Demand right now is so high that they'd make more net profit if they could make more dram. They could still be charging insane prices. They're literally shutting down consumer sales - that's completely lost profit.
> I don’t think they’re working at 100% capacity or don’t have any other FAB that they can utilize for other low profit stuff.
I have a family member who works in a field related to memory and storage fabrication. At the moment Micron, etc, are running these money printers full time and forgoing routine maintenance to keep the money flowing.
What I said stands, let’s check their books and manufacturing schedule to see if they’re artificially constraining the supply.
The fact that they’re busy doesn’t hide the fact that they’re known to collude before, and they might even ship parts to phony resellers to keep the price high.
What’s next? A commodity memory chip is going to cost more than a cpu or gpu die?
Most of the things people say about efficient markets assume low barriers to entry. When it takes years and tens of billions of dollars to add capacity, it makes more sense to sit back and enjoy the margins. Especially if you think there's a non-trivial possibility that the AI build out is a bubble.
We only need the memory manufacturers to not collude with each other, not even external pressure.
You want to tame their cartel like behaviors? Just get into their books and it would be clear as day if they’re artificially constraining the supply, and I’m not even talking about spending extra billions.
You cannot manufacture something that modern life depends on and not get government scrutiny.
If it’s an AI bubble, it would be stupid to open new manufacturing capacity right now.
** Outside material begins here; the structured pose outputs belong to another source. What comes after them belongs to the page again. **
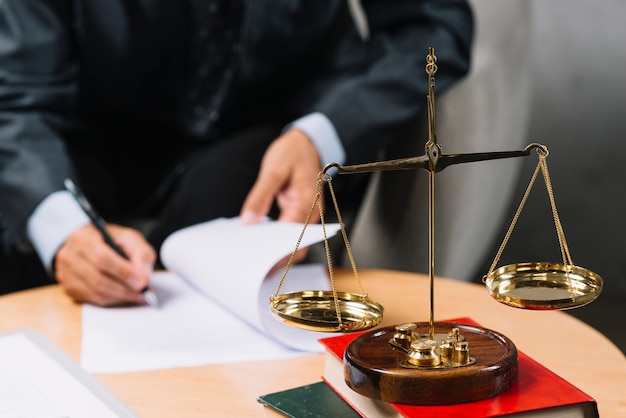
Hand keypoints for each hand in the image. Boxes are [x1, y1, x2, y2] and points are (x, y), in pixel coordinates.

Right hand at [54, 224, 155, 305]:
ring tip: (138, 295)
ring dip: (120, 297)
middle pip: (98, 280)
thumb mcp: (130, 238)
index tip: (141, 282)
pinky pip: (93, 300)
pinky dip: (112, 300)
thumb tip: (143, 278)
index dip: (123, 273)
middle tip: (143, 293)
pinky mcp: (68, 288)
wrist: (88, 243)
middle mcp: (70, 256)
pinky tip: (124, 295)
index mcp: (84, 238)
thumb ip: (140, 254)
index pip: (102, 258)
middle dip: (125, 289)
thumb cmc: (110, 240)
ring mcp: (66, 273)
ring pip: (96, 293)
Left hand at [240, 129, 322, 269]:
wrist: (308, 141)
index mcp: (307, 202)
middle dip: (280, 260)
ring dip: (280, 252)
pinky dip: (280, 239)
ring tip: (257, 257)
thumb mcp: (273, 169)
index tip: (261, 265)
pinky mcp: (302, 212)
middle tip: (257, 269)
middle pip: (299, 246)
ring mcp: (309, 213)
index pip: (292, 237)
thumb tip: (249, 220)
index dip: (277, 254)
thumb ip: (260, 196)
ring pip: (297, 242)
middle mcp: (312, 212)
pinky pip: (293, 232)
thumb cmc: (293, 152)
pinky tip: (263, 240)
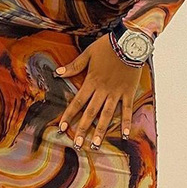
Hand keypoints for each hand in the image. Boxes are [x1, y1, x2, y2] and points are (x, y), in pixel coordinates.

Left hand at [54, 33, 143, 149]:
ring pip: (107, 114)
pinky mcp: (128, 92)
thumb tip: (57, 72)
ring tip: (96, 145)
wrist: (129, 43)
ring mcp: (116, 93)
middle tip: (78, 144)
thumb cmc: (107, 46)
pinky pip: (126, 109)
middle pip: (91, 113)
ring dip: (100, 130)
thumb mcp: (88, 54)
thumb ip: (74, 66)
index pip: (78, 102)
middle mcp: (103, 90)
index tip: (62, 128)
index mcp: (92, 81)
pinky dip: (126, 122)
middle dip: (83, 129)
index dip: (69, 115)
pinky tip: (124, 135)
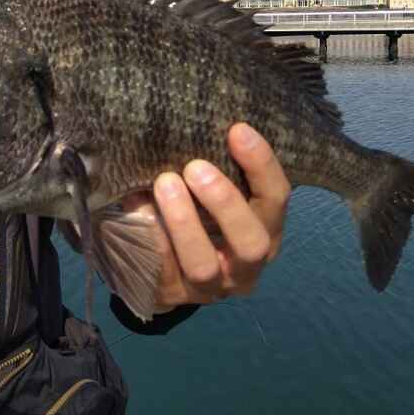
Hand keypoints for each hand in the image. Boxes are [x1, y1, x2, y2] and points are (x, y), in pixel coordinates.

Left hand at [124, 123, 289, 310]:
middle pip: (251, 243)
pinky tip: (136, 205)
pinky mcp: (170, 295)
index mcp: (265, 230)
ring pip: (203, 264)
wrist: (164, 263)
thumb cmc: (198, 207)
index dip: (261, 166)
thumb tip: (200, 119)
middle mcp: (244, 265)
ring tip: (165, 183)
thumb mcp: (216, 188)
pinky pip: (159, 270)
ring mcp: (208, 287)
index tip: (237, 130)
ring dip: (184, 223)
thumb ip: (219, 164)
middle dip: (225, 204)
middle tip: (196, 167)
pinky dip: (149, 236)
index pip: (277, 199)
Spend years and billions spinning up a new fab, only to have the bottom of the market drop out as soon as it comes online.
Assuming that opening a new fab is the only way to match the demand is simply asinine.
You can ramp up production in limited capacity, make long term contracts, or pass the manufacturing rust to the buyer. When we needed a vertical stabilizer for a legacy aircraft we paid for an entire production like to be built just to manufacture two tails, so there are tons of ways to do this if you want to be competitive. But instead this is a cartel like market where manufacturers colluded before, so they’re more likely to collude than spend billions doing anything.
Just open their books and schedules with a competent auditors and see if they’re artificially manipulating things or not.
A commodity hardware that’s on the price decline for decades just quadruples in price and nobody makes any form of long term investment or even contracts to take advantage of the situation? It’s more likely to be a collusion than not.
So much for open markets, somebody must check their books and manufacturing schedules.